Problem description:
Everything from the first line of the data through the line with "PANDANTIVE - MURANO" is to be echoed exactly, minus the pictures.

***

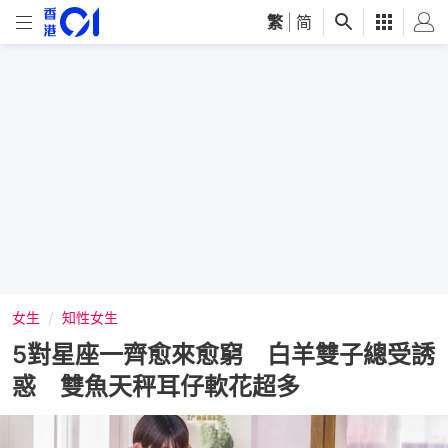
繁
|
简
女生
知性女生
5對星座一齊愈來愈窮 白羊雙子總受誘
惑 雙魚天秤耳仔軟花超多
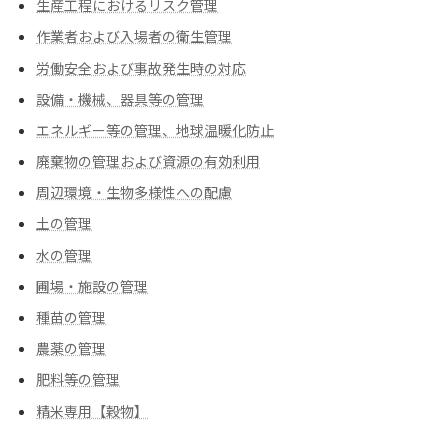
生産工程におけるリスク管理
作業者および入場者の衛生管理
労働安全および事故発生時の対応
設備・機械、器具等の管理
エネルギー等の管理、地球温暖化防止
廃棄物の管理および資源の有効利用
周辺環境・生物多様性への配慮
土の管理
水の管理
圃場・施設の管理
種苗の管理
農薬の管理
肥料等の管理
精米専用【穀物】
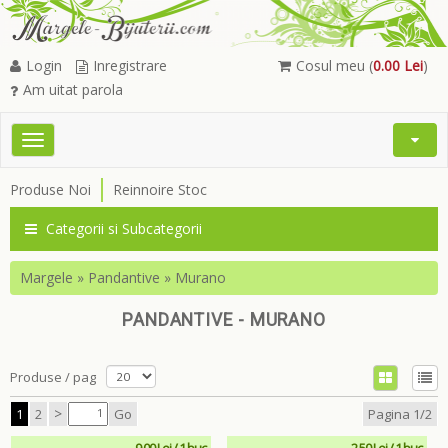
Login
Inregistrare
Cosul meu (
0.00 Lei
)
Am uitat parola
Toggle
Open
navigation
Searc
Produse Noi
Reinnoire Stoc
Menu
Categorii si Subcategorii
Margele
»
Pandantive
»
Murano
PANDANTIVE - MURANO
Produse / pag
>
1
2
Go
Pagina 1/2
9.00 Lei / 1 buc
2.50 Lei / 1 buc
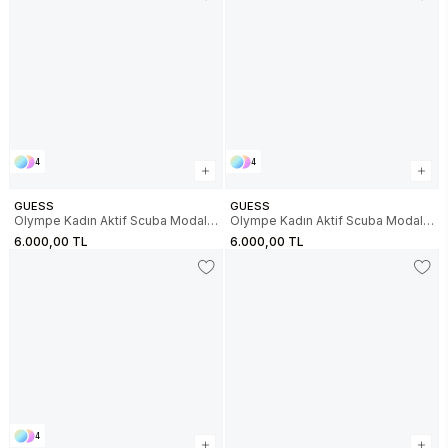
4
4
GUESS
GUESS
Olympe Kadın Aktif Scuba Modal
Olympe Kadın Aktif Scuba Modal
Karışımlı Relaxed Fit Eşofman Altı
Karışımlı Relaxed Fit Eşofman Altı
6.000,00 TL
6.000,00 TL
4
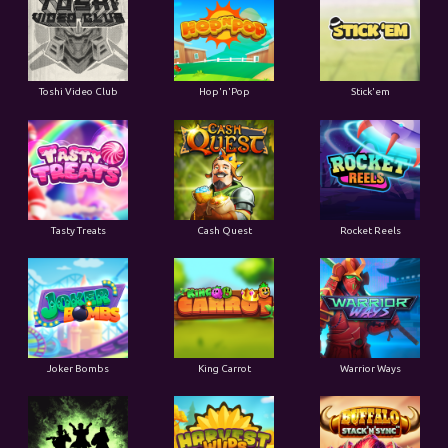
Toshi Video Club
Hop'n'Pop
Stick'em
Tasty Treats
Cash Quest
Rocket Reels
Joker Bombs
King Carrot
Warrior Ways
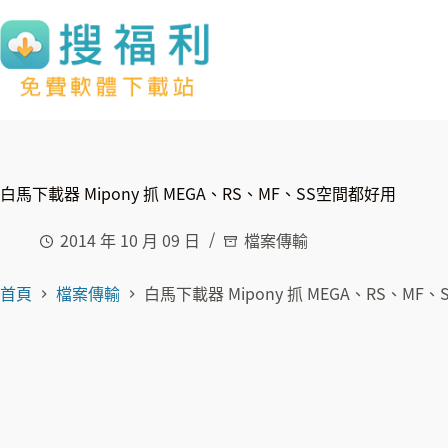
跳
至
主
要
內
容
白馬下載器 Mipony 抓 MEGA、RS、MF、SS空間都好用
2014 年 10 月 09 日
檔案傳輸
首頁
檔案傳輸
白馬下載器 Mipony 抓 MEGA、RS、MF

***

Exercise output:
繁
|
简
女生
知性女生
5對星座一齊愈來愈窮 白羊雙子總受誘
惑 雙魚天秤耳仔軟花超多
生産工程におけるリスク管理
作業者および入場者の衛生管理
労働安全および事故発生時の対応
設備・機械、器具等の管理
エネルギー等の管理、地球温暖化防止
廃棄物の管理および資源の有効利用
周辺環境・生物多様性への配慮
土の管理
水の管理
圃場・施設の管理
種苗の管理
農薬の管理
肥料等の管理
精米専用【穀物】
Login
Inregistrare
Cosul meu (
0.00 Lei
)
Am uitat parola
Toggle
Open
navigation
Searc
Produse Noi
Reinnoire Stoc
Menu
Categorii si Subcategorii
Margele
»
Pandantive
»
Murano
PANDANTIVE - MURANO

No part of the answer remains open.